That's why investigators are depending on Long, 67, of Laramie, Wyo., who has degrees in art and anthropology. She has made busts for the National Geographic Society and the Smithsonian, helped reconstruct the faces of mummies and recreated faces of some of the first settlers' remains discovered at Jamestown.
She begins by painting the skulls with latex.
"When I peel off the rubber, I have an exact replica of their skull, every little pockmark," Long said.
A plaster bust is then made from the latex mold. Long places eraser tips on 21 points that mark tissue depth and uses clay to form the face.
Lips are designed by measuring the front six teeth.
"If you have really big teeth, then your lips are going to be thicker," Long said.
The nose can be tricky. She uses the bony protrusion at the base of the nasal cavity to determine form.
"If it's pointing slightly down, the guy's going to have kind of a hook nose," she said.
For the ears, Long draws a straight line across the head just above the eyebrows.
"That's the top of the ear, and then you draw a line from the bottom of the nostril straight across, and that's the bottom," she said. "If you have a short, stocky, stubby nose, your ears are going to be shorter. If you have a big nose, you'll have bigger ears."
Each face takes up to 70 hours to complete. Once she finishes all eight, police plan to release the images nationwide hoping that someone recognizes them.
"I think I'm going to be somewhere between 90 and 100 percent accurate," Long said.
Detectives have not ruled out the possibility that the skeletons are victims of Daniel Conahan, who was sentenced to death in 1999 for the strangulation of a drifter.
That man's body was found in some woods in neighboring Charlotte County. Conahan is also suspected in at least five other slayings of young men dubbed the Hog Trail Murders because of the swampy, wooded locations where the nude bodies were found in the mid-1990s. Those cases remain unsolved.
Conahan was also once accused of kidnapping a man in Fort Myers in the early 1990s. The victim accused Conahan of luring him into a wooded area — within miles of where the eight skeletons were found — and trying to strangle him, but he escaped.
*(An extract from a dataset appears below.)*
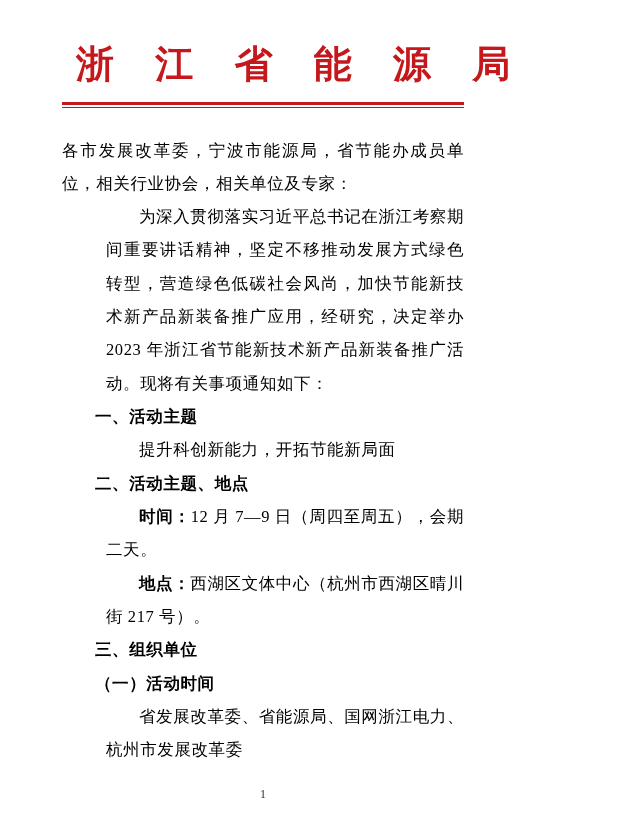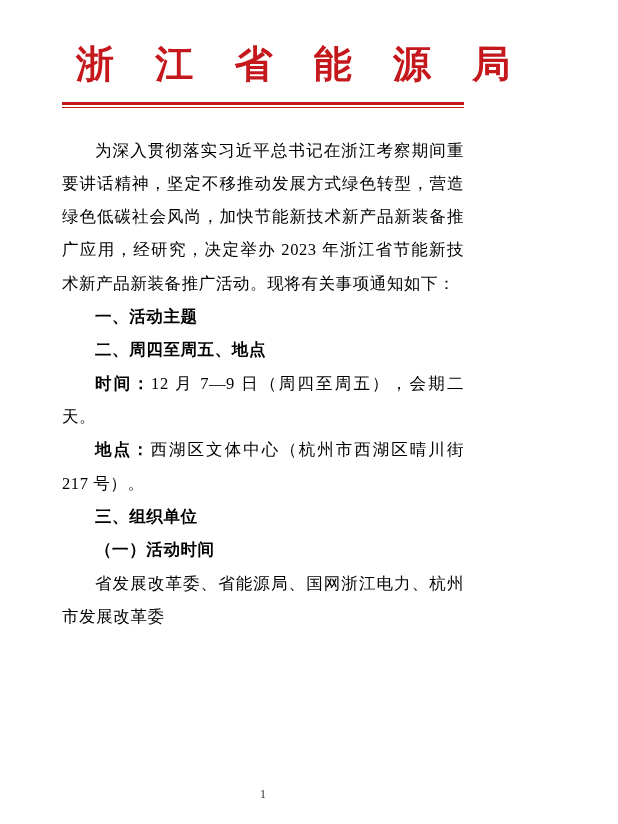"各市发展改革委，宁波市能源局，省节能办成员单位，相关行业协会，相关单位及专家：" p.para { html: none -> <p>各市发展改革委，宁波市能源局，省节能办成员单位，相关行业协会，相关单位及专家：</p> }
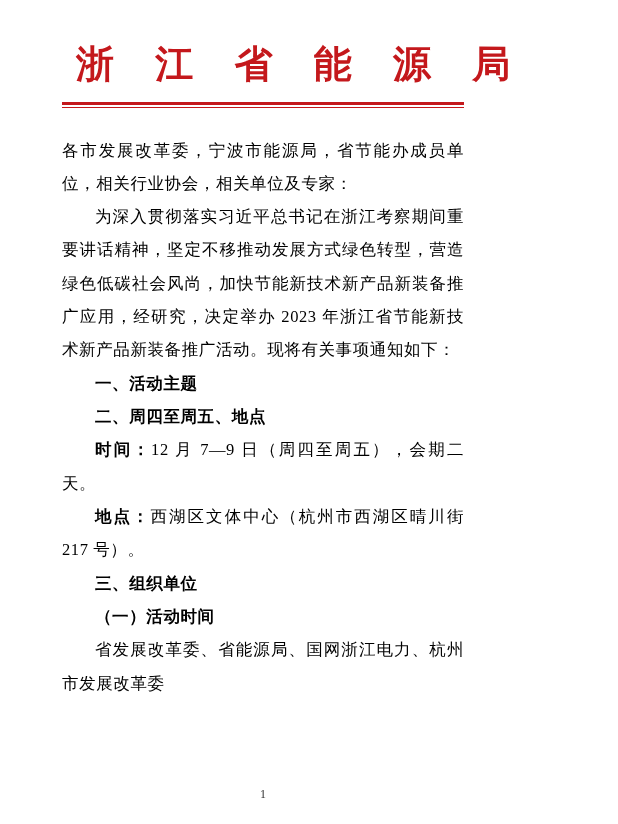"为深入贯彻落实习近平总书记在浙江考察期间重要讲话精神，坚定不移推动发展方式绿色转" .para.indent { margin-left: none -> 44px }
However, until the skeletal remains are identified, detectives are not questioning Conahan, who maintains his innocence.
Fort Myers police have been reluctant to release too many details about the case to avoid scaring residents of this southwest Florida community known for its white sugar-sand beaches and as a warm-weather haven for retirees.
Detective Sgt. Jennifer Soto said if the skeletons are the work of a killer, the suspect is likely long gone.
"There's no reason for public alarm," she said.